Station No. 3: Tihany – Shopping Area at the Ferry Port

The Tihany ferry has long served as a busy traffic and crossing point on the lake. If legends are to be believed, there was a time when passenger traffic on the ferry was so heavy that the queue snaked from the ferry almost to the centre of the village. The shopping area next to the ferry was designed by János Dianóczki and extended by two designers (Messrs Jónás and Kun of ÁÉTV) in 1964. The shops in the Y-shaped building included a delicatessen, a hairdresser and a snack bar called the Motel. The building has been demolished, and a residential and commercial building is presently under construction. The area around the ferry, however, is still famous for its nearby farmers’ market.

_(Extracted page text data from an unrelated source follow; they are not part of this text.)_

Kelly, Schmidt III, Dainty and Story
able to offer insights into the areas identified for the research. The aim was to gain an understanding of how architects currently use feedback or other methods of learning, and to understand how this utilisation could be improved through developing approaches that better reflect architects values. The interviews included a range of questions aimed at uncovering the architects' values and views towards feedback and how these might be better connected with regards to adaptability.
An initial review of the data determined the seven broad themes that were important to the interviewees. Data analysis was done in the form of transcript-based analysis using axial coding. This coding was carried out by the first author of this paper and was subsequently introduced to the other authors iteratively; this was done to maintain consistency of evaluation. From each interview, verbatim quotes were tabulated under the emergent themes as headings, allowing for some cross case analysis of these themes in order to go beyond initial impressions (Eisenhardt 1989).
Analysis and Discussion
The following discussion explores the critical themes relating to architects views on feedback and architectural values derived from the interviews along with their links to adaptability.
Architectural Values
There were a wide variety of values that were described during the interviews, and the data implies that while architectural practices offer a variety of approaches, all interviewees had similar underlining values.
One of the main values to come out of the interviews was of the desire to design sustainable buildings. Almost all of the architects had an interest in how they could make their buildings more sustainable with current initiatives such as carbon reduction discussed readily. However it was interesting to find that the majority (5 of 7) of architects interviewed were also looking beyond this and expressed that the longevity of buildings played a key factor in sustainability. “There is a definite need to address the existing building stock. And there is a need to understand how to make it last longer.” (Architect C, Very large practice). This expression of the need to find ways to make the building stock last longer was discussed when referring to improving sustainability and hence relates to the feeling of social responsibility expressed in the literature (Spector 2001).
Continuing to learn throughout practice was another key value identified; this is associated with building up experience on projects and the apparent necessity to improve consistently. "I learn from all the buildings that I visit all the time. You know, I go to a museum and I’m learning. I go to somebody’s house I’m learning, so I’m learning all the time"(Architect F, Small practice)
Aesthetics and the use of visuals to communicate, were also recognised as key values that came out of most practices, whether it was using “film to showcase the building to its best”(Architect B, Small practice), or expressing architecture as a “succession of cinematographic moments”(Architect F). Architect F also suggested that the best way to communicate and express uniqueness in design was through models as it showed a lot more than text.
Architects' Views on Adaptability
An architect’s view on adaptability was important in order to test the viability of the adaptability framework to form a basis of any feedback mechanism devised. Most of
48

Station No. 4: Badacsony – The ‘Tátika’ Restaurant

This building is somewhat an odd one out, as only the original foundations are visible at Badacsony. Unfortunately, what you can now see only faintly resembles the authentic ‘Tátika’ (Snapdragon) restaurant. The architect, Ferenc Callmeyer, designed several iconic Balaton buildings, such as Poharazó (the Wine-sipper) in Badacsony and Rege (The Legend) Confectionery in Tihany. Callmeyer initially intended the restaurant to stand directly on the waterfront, arching over the water. Since it did not withstand the winter weather, however, the area in front was filled in and used as a terrace. The former ‘Tátika’ was listed as a heritage building in 2011 and is reportedly under renovation.

Station No. 5: Balatonföldvár – Bathhouses

Bathhouses were not the exclusive privilege of the north shore. In Balatonföldvár, for example, they were built in the late 1800s on land owned by Count Viktor Széchényi. The bathing culture that had developed by that time left a long-lasting mark on the layout of the present-day Földvár, as it was at this time that the coastal areas were parcelled out and the bathing neighbourhood was established.

Station No. 6: Balatonszéplak – Orion Bar

The Orion Bar was part of the resort owned by the National Association of Hungarian Journalists. It was built in 1971 based on the designs of István Márton using reinforced concrete with glass and aluminium windows and doors. According to the natives, its shape was inspired by the spaceship featured in a 1968 East-German sci-fi film ‘The Fantastic Adventures of the Spaceship Orion’. It is imprinted in the memory of locals and visitors alike as the Orion Bar. During the day, it was a meeting place for the journalist community, and even housed an exhibition hall. In the evenings, it transformed into a music bar, which was very popular in its heyday. It later became a disco and finally stood empty for years. Although there were plans to renovate it, it was finally demolished more than ten years ago.